Technical note: I'd like to thank Dan Webb for outfitting me with a whole new kit that I relied on heavily for this. And of course the opportunity to dive deeply into an education from the inimitable and gracious Zoë Celesta West, who is a goddamned national treasure of arching eyebrows, pose and wit. We manage to meet up every year or so and I spend the rest of the time poring over the pictures to glean the lessons within. '- )



07.06.2024 16:47 

Where Do These Belong?

Over this past winter, entering my eighth year of shooting figurative art, I began to see a body of work taking shape. Importantly, a body of work that I am proud to share with anyone who will slow down long enough to look! And now the question: what do I do with it?

As the recent Insta meme shouted, nude art is not porn. It certainly can be sexy, even HOT, but while I would be foolish to say that there's not an eroticism to my work, it is definitely not porny. Some of it may not be the first thing I would share with a minor but simple nudity should be more easily understood than many bikini-clad advertising tropes that ARE shoved at children.

One useful exercise recently has been to cull sets of images for publication. But what publications? This site might be an option. Stephen Wong's Images of Nude magazine in Australia is another. There are a multitude of "pay to play" online publications that will suck in whatever content you send and return automated acceptance and upsell emails. Those don't feel all that great.

» **Exercise data**

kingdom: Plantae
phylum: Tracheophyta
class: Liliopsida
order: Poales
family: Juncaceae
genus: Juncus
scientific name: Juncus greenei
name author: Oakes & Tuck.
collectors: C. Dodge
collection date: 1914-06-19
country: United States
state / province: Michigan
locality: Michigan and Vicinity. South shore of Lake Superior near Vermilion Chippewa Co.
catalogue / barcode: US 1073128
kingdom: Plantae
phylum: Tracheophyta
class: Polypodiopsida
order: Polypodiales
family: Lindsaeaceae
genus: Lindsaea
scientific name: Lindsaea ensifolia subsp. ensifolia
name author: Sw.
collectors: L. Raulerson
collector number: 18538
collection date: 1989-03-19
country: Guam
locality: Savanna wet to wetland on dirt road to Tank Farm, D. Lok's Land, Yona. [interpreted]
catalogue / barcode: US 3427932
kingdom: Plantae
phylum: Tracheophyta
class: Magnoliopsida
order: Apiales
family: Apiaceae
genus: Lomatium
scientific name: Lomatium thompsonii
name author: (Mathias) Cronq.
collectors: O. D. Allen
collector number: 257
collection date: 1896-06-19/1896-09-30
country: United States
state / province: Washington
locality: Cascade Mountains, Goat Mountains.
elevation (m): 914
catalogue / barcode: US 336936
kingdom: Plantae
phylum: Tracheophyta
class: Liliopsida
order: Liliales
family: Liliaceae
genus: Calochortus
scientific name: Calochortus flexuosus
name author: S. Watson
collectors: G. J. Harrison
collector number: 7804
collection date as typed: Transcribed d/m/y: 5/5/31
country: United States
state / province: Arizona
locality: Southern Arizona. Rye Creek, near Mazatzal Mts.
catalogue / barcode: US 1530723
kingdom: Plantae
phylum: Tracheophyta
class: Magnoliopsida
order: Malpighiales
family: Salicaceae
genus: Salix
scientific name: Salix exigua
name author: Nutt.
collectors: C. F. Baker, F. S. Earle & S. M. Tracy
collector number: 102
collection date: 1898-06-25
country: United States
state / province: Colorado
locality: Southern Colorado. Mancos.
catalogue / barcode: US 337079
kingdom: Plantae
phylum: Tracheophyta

» **Work task 1**
Answer these questions using the figurative art photography post above the entries:
(a) Who does the writer thank for a whole new kit?
(b) Which year of shooting figurative art was the writer entering over the past winter?
(c) Which magazine does the writer list as a publishing option, and in what country is it?
» **Work task 2**
Pick up the post about finding a home for figurative art photos right after its last sentence and keep writing.

» **Response 1**
(a) Dan Webb
(b) The eighth year
(c) Stephen Wong's Images of Nude magazine, in Australia

» **Response 2**
I have shown pieces in local gallery shows but despite a lot of favorable response, this sort of work is very unlikely to sell (but a lesbian bookstore bought a piece at my first show!). I totally understand. I might hang an interesting portrait of my wife or girlfriend on a wall but a stranger in some intimate expression? Seems like a weird dorm-room feel. A lot of my work has revolved around getting past the usual pose orientation of a model to achieve something more personal. More portrait than pose, unguarded. As I type, one of my favorite shots hangs to my left. Hailey hovers off-balance on a low footstool in a meadow, legs tensed but arms languidly awaiting her body taking flight of some kind. She's caught between moments and could be summoned into the air as easily as falling to earth. For a long time this whole shoot was something that I returned to over and over without being able to share. I finally printed this and began seeing an arc of images that evokes a story or at least stirs the imagination. What do I do with them now?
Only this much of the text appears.